O que acontece quando crianças que cresceram cercadas de privilégios desejam justamente aquilo que o dinheiro tornou dispensável? A resposta, curiosamente, veio da boca de Gusttavo Lima — e não fala de mansões, jatins ou cifras astronômicas.
Em entrevista recente, o cantor revelou um desejo quase banal de seus filhos, Gabriel, de 8 anos, e Samuel, de 6: andar de ônibus. E mais — experimentar um voo comercial, como qualquer outra criança anônima em um aeroporto comum.
O detalhe que transforma a curiosidade em reflexão é simples: eles nunca fizeram isso. Cresceram voando em jato particular, deslocando-se em carros blindados, vivendo numa lógica onde o “normal” é exceção.
Para muitos pais, isso soaria como capricho infantil. Para outros, como piada. Mas, observado com atenção, o desejo carrega algo mais profundo: a curiosidade pelo ordinário, pelo coletivo, pelo que não é exclusivo.
Gusttavo Lima parece ter entendido o recado. Ao comentar o assunto, ele não ironizou nem minimizou. Pelo contrário — usou o momento para falar sobre valores, simplicidade e sobre como tenta transmitir aos filhos uma visão menos distorcida da realidade.
Existe aí uma tensão silenciosa que poucos famosos admitem: como criar filhos emocionalmente saudáveis quando o mundo nunca diz “não” para eles? Quando tudo é rápido, privado e confortável demais?
O ônibus, nesse contexto, vira símbolo. Não de pobreza, mas de convivência. De espera. De compartilhar espaço. De perceber que o mundo não gira em torno de um sobrenome famoso.
O voo comercial também não é sobre classe econômica ou executiva. É sobre filas, anúncios no alto-falante, atrasos, gente diferente, histórias cruzando o mesmo corredor estreito.
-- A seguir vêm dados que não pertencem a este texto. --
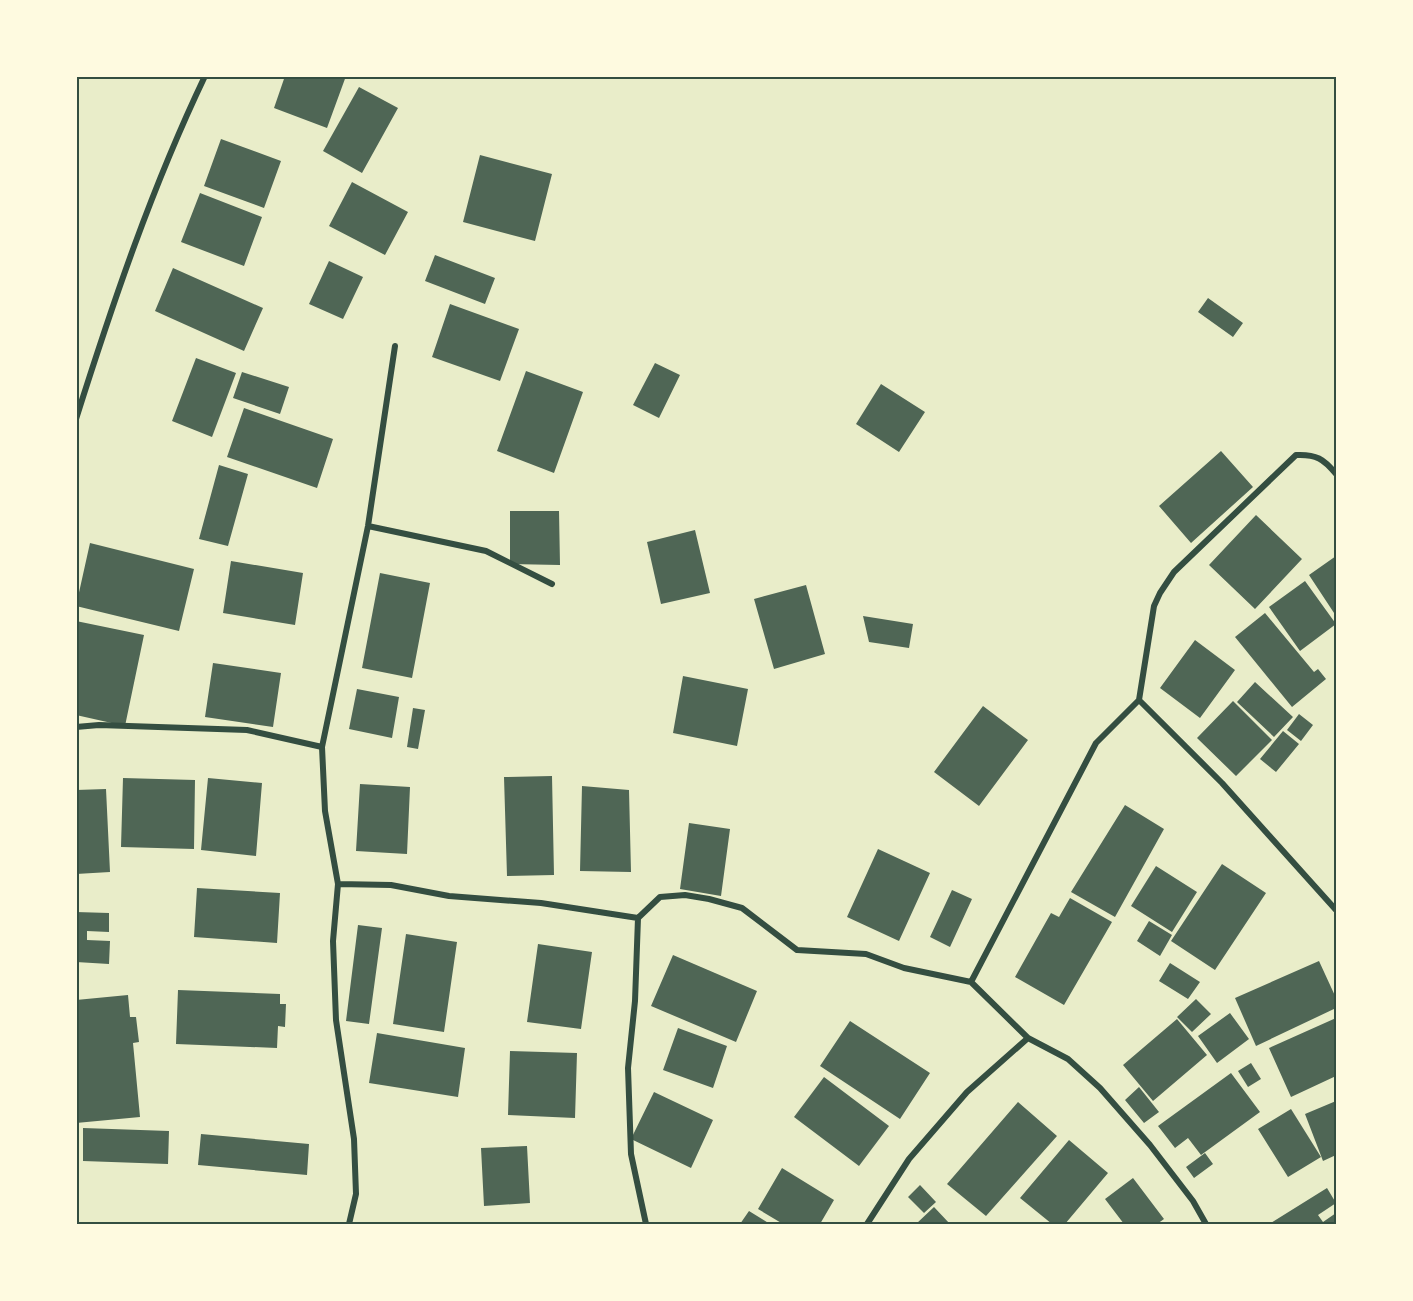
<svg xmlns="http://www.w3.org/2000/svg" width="1413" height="1301" font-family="'Space Grotesk',sans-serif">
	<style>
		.building { fill: #4f6655 }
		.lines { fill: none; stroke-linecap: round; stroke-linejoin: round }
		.minor { stroke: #344e41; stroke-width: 6 }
		.neatline { fill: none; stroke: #344e41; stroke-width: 2 }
	</style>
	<rect width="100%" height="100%" fill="#e9edc9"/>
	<!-- building -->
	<path class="building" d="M 285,76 L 346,76 L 327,128 L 274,108 Z
		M 359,87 L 398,108 L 362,173 L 323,151 Z
		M 221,139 L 281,161 L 264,208 L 204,186 Z
		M 480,155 L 552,174 L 535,241 L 463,222 Z
		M 352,182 L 408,212 L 385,255 L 329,226 Z
		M 200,193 L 262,217 L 244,266 L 181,242 Z
		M 435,255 L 495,278 L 485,304 L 425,281 Z
		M 329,261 L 363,277 L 343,319 L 309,304 Z
		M 173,268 L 263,308 L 244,351 L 155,311 Z
		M 1208,298 L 1243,323 L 1233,337 L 1198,312 Z
		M 450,304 L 519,329 L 500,381 L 432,357 Z
		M 196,358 L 236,373 L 212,437 L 172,421 Z
		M 655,363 L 680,375 L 659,418 L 633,405 Z
		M 526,371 L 583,392 L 554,473 L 497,451 Z
		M 242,372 L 289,387 L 280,414 L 233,398 Z
		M 881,384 L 925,412 L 899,452 L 856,424 Z
		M 244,408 L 333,439 L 317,488 L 227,457 Z
		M 1221,451 L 1253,487 L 1191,543 L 1159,506 Z
		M 219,465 L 248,474 L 228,546 L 199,539 Z
		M 510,511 L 559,511 L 560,565 L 510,564 Z
		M 1256,515 L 1302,559 L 1255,609 L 1209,565 Z
		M 695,530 L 710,593 L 661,604 L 647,542 Z
		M 90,543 L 194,569 L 179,631 L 76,606 Z
		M 1336,556 L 1336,616 L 1309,575 Z
		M 231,561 L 303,573 L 295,625 L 223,613 Z
		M 380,573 L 430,583 L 412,678 L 362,668 Z
		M 1305,581 L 1336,624 L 1300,651 L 1269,607 Z
		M 806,585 L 825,654 L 774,669 L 754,599 Z
		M 1265,613 L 1314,672 L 1318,669 L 1326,679 L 1292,707 L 1235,637 Z
		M 863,616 L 913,624 L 909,648 L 869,642 Z
		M 76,621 L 144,635 L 125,726 L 76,715 Z
		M 1195,640 L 1235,670 L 1200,718 L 1160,688 Z
		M 213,663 L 281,673 L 273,727 L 205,717 Z
		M 683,676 L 748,689 L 737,746 L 673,733 Z
		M 1255,682 L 1293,717 L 1274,737 L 1237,702 Z
		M 357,689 L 399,697 L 392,738 L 349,729 Z
		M 1233,701 L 1272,740 L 1236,776 L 1197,738 Z
		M 983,706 L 1028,740 L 979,806 L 934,772 Z
		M 413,708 L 425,710 L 418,749 L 407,747 Z
		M 1299,714 L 1313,725 L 1301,741 L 1287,730 Z
		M 1283,731 L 1299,744 L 1276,772 L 1260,759 Z
		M 552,776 L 554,875 L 507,876 L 504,777 Z
		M 123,778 L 195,780 L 194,849 L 121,847 Z
		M 208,778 L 262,783 L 256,856 L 201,850 Z
		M 360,784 L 410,787 L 407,854 L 356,851 Z
		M 582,786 L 629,790 L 631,872 L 580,871 Z
		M 106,789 L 110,872 L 76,874 L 76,790 Z
		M 1125,805 L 1164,829 L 1115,917 L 1071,892 Z
		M 689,823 L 730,829 L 721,896 L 680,889 Z
		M 878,849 L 930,873 L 899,941 L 847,917 Z
		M 1222,864 L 1266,893 L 1215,970 L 1171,941 Z
		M 1156,866 L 1197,892 L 1172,932 L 1131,906 Z
		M 197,888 L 280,893 L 277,943 L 194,937 Z
		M 952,890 L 972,899 L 950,947 L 930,937 Z
		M 1070,898 L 1112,922 L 1064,1005 L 1015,977 L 1051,913 L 1059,917 Z
		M 76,912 L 109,913 L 109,932 L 87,931 L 87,940 L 110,941 L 109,964 L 76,962 Z
		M 1149,921 L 1172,935 L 1160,956 L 1137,941 Z
		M 358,925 L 382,928 L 369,1024 L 346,1021 Z
		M 406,934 L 457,942 L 444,1032 L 393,1024 Z
		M 538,944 L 592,952 L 581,1029 L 527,1022 Z
		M 673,955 L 757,991 L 736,1042 L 651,1006 Z
		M 1319,961 L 1336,998 L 1336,1008 L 1256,1046 L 1235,998 Z
		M 1170,963 L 1200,982 L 1188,999 L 1159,981 Z
		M 178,990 L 280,994 L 280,1004 L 286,1004 L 285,1027 L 278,1026 L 277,1048 L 176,1044 Z
		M 128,995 L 130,1017 L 136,1017 L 139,1042 L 133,1043 L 140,1117 L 76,1123 L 76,1000 Z
		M 1196,999 L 1211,1014 L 1192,1032 L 1177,1017 Z
		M 1230,1013 L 1249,1039 L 1217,1063 L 1198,1036 Z
		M 1336,1018 L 1336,1076 L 1291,1097 L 1269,1048 Z
		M 1177,1019 L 1207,1055 L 1153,1101 L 1123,1065 Z
		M 850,1021 L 930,1073 L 900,1119 L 820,1066 Z
		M 678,1028 L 727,1046 L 713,1088 L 663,1070 Z
		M 377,1033 L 465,1048 L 458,1097 L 369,1083 Z
		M 510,1051 L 577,1053 L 575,1118 L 508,1115 Z
		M 1251,1063 L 1261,1079 L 1248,1087 L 1238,1071 Z
		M 1231,1073 L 1260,1112 L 1201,1155 L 1188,1138 L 1175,1148 L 1158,1126 Z
		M 824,1077 L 889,1126 L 859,1166 L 794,1117 Z
		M 1139,1087 L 1159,1112 L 1144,1123 L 1125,1100 Z
		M 654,1092 L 713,1120 L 691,1168 L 631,1139 Z
		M 1336,1101 L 1336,1155 L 1323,1161 L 1305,1114 Z
		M 1018,1102 L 1057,1136 L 986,1216 L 947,1184 Z
		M 1291,1109 L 1321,1157 L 1288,1177 L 1258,1129 Z
		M 83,1128 L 169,1131 L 168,1164 L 83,1161 Z
		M 201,1134 L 309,1144 L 307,1175 L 198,1165 Z
		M 1069,1140 L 1108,1173 L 1065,1224 L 1052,1224 L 1020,1198 Z
		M 527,1146 L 530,1203 L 484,1206 L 481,1148 Z
		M 1205,1153 L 1213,1164 L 1194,1178 L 1186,1167 Z
		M 782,1168 L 834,1200 L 820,1224 L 783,1224 L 758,1209 Z
		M 1133,1178 L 1164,1219 L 1157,1224 L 1124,1224 L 1105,1199 Z
		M 920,1185 L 936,1202 L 924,1213 L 908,1197 Z
		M 1327,1188 L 1336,1203 L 1318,1215 L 1323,1222 L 1336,1213 L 1336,1224 L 1269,1224 Z
		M 934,1207 L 950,1224 L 916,1224 Z
		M 749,1211 L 770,1224 L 740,1224 Z"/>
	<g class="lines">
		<!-- minor -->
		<path class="minor" d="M 76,419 C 113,302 152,187 205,76
			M 368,526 L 486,551 L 552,584
			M 1139,700 L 1222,783 L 1336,910
			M 76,727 L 99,725 L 247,730 L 322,747
			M 338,884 L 391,885 L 449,896 L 541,903 L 638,918
			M 971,982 L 1096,743 L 1139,700 L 1154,606 L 1160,593 L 1174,572 L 1296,455 C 1316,454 1324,459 1336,474
			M 349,1224 L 356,1194 L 354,1139 L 336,1020 L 333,941 L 338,884 L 325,811 L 322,747 L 368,526 L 395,346
			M 646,1224 L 631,1154 L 628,1068 L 635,1001 L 638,918 L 660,897 L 685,895 L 709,899 L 742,908 L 797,950 L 866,954 L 904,968 L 971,982 L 1028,1038 L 1068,1059 L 1100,1088 L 1150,1145 L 1193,1201 L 1206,1224
			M 867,1224 L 909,1159 L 967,1092 L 1028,1038"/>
	</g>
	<!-- border -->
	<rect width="1413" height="1301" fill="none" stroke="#fefae0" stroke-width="156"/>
	<rect x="78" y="78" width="1257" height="1145" class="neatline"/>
</svg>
Ao dizer que tenta ensinar aos filhos a importância de “dar valor ao que realmente importa”, Gusttavo Lima revela algo raro no discurso de celebridades: consciência do risco de criar herdeiros desconectados da realidade.
Ele próprio veio de uma origem simples — e isso não é apenas um dado biográfico repetido em entrevistas. É uma lente pela qual ele ainda parece enxergar o mundo, mesmo após conquistar tudo o que o dinheiro compra.
Há algo quase poético no fato de duas crianças milionárias sonharem com um ônibus. Como se, intuitivamente, percebessem que a experiência humana não está apenas no conforto, mas no caminho.
Num tempo em que ostentação virou linguagem e privilégio virou identidade, esse relato funciona como um pequeno desvio de rota — discreto, mas revelador.
Talvez o maior luxo que um pai possa oferecer não seja o jato, mas a capacidade de mostrar que a vida acontece também fora dele.
E talvez, no fim, andar de ônibus seja menos sobre transporte — e mais sobre aprender a dividir o mundo com os outros.